Os pesquisadores também questionaram se, dadas as mesmas condições salariais e de infraestrutura, os médicos prefeririam trabalhar nos setores público ou privada. A maioria, 58,2% disse que optaria pelo o SUS, contra 41,8% que escolheriam o setor privado. As mulheres (63,2%), os nordestinos (64%) e os médicos com até 35 anos (62,2%) são os perfis pesquisados que demonstraram uma maior preferência pelo setor público.

Mais da metade dos médicos (51,5%) que atuam no setor público trabalham em hospitais, sendo 33,3% em estabelecimentos públicos de administração direta ou sob a gestão de Organizações Sociais, 14,2% em hospitais universitários e 11,7% em Santas Casas ou entidades filantrópicas.

Depois dos hospitais, os médicos do Sistema Único de Saúde servem em serviços de atenção primária em saúde (23,5%), que são as unidades básicas e o programa Saúde da Família e, por fim (4,8%) trabalham em serviços de atenção secundária e especializada, que são os ambulatórios de especialidade, UPAS, CAPS, entre outros.

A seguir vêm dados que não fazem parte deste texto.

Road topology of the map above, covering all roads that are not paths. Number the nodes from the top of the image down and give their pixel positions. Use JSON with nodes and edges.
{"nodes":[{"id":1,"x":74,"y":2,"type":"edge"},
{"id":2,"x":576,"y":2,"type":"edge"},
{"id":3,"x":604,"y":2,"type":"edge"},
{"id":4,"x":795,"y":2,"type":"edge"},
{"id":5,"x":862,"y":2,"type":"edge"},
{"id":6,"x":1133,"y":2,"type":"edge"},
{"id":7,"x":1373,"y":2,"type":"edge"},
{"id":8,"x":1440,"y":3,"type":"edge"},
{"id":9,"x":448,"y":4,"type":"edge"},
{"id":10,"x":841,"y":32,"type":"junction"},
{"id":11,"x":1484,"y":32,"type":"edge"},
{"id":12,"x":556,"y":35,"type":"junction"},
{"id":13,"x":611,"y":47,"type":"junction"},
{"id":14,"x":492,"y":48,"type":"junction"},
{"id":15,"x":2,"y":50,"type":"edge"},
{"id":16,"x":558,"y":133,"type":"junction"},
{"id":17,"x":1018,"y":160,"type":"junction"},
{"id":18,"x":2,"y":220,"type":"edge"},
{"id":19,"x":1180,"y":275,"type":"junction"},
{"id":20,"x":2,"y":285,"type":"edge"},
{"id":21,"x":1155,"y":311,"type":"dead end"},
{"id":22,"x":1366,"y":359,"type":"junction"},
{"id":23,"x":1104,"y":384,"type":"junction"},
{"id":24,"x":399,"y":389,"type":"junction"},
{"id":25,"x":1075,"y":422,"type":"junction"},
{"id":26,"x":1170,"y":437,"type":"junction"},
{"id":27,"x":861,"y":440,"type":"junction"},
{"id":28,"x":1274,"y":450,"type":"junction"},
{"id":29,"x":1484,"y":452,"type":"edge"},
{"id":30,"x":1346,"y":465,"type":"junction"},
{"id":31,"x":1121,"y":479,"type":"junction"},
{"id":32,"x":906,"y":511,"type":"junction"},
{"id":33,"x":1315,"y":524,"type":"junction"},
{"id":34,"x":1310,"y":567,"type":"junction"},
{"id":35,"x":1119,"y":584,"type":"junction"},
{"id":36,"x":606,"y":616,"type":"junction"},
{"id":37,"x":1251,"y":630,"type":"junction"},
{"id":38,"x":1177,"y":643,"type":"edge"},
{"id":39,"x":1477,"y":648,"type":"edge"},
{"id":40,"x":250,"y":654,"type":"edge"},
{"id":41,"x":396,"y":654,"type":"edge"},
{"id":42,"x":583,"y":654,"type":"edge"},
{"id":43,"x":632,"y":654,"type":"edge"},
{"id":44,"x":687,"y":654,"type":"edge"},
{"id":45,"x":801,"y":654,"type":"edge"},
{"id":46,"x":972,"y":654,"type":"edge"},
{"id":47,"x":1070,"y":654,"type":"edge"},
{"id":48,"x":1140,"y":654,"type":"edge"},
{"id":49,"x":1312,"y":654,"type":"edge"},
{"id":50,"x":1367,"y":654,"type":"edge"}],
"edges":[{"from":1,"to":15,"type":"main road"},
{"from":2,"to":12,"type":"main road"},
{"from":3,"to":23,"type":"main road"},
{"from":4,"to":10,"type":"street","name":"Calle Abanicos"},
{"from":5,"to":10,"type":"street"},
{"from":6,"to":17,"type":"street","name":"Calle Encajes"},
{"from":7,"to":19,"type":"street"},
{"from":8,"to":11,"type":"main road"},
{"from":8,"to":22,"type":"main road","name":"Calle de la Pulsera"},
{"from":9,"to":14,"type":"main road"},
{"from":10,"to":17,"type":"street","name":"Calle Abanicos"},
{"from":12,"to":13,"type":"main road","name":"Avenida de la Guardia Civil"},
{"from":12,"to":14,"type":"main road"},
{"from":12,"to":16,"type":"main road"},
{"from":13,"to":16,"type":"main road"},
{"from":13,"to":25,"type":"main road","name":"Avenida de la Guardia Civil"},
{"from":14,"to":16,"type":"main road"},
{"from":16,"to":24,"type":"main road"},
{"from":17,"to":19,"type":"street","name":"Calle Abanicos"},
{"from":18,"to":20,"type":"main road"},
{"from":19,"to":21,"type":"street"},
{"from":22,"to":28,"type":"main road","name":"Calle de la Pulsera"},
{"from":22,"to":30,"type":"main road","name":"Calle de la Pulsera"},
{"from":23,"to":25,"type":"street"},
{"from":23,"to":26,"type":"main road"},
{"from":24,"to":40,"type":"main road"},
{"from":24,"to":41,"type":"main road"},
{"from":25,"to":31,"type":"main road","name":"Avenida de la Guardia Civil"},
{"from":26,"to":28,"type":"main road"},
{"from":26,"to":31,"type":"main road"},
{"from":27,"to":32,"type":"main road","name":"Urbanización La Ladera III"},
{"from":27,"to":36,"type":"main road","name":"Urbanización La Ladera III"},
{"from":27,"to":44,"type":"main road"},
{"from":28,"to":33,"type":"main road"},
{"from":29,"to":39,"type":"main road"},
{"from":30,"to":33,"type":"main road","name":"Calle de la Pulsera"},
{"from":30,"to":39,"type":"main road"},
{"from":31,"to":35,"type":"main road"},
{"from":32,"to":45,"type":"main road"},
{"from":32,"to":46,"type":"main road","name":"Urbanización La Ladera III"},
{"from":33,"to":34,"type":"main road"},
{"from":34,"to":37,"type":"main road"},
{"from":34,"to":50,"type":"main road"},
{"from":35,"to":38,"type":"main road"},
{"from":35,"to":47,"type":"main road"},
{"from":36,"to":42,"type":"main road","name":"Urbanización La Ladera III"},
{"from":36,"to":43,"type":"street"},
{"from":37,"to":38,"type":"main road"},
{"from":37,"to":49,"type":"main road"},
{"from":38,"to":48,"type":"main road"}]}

Já entre os médicos que atuam no setor privado, o lugar de trabalho mais frequente é o consultório particular (40,1%), tendo o hospital privado como segunda opção (38,1%). Os outros locais são a clínica ou ambulatório privado (31,1%), universidade privada (5,3%), serviço médico de empresa (4,8%) e laboratórios e serviços de diagnose e terapia (1,8). Há ainda uma parcela de 2,2%, tanto no setor público quanto no privado, que citou outros locais, como cargo em indústria farmacêutica ou auditoria do INSS.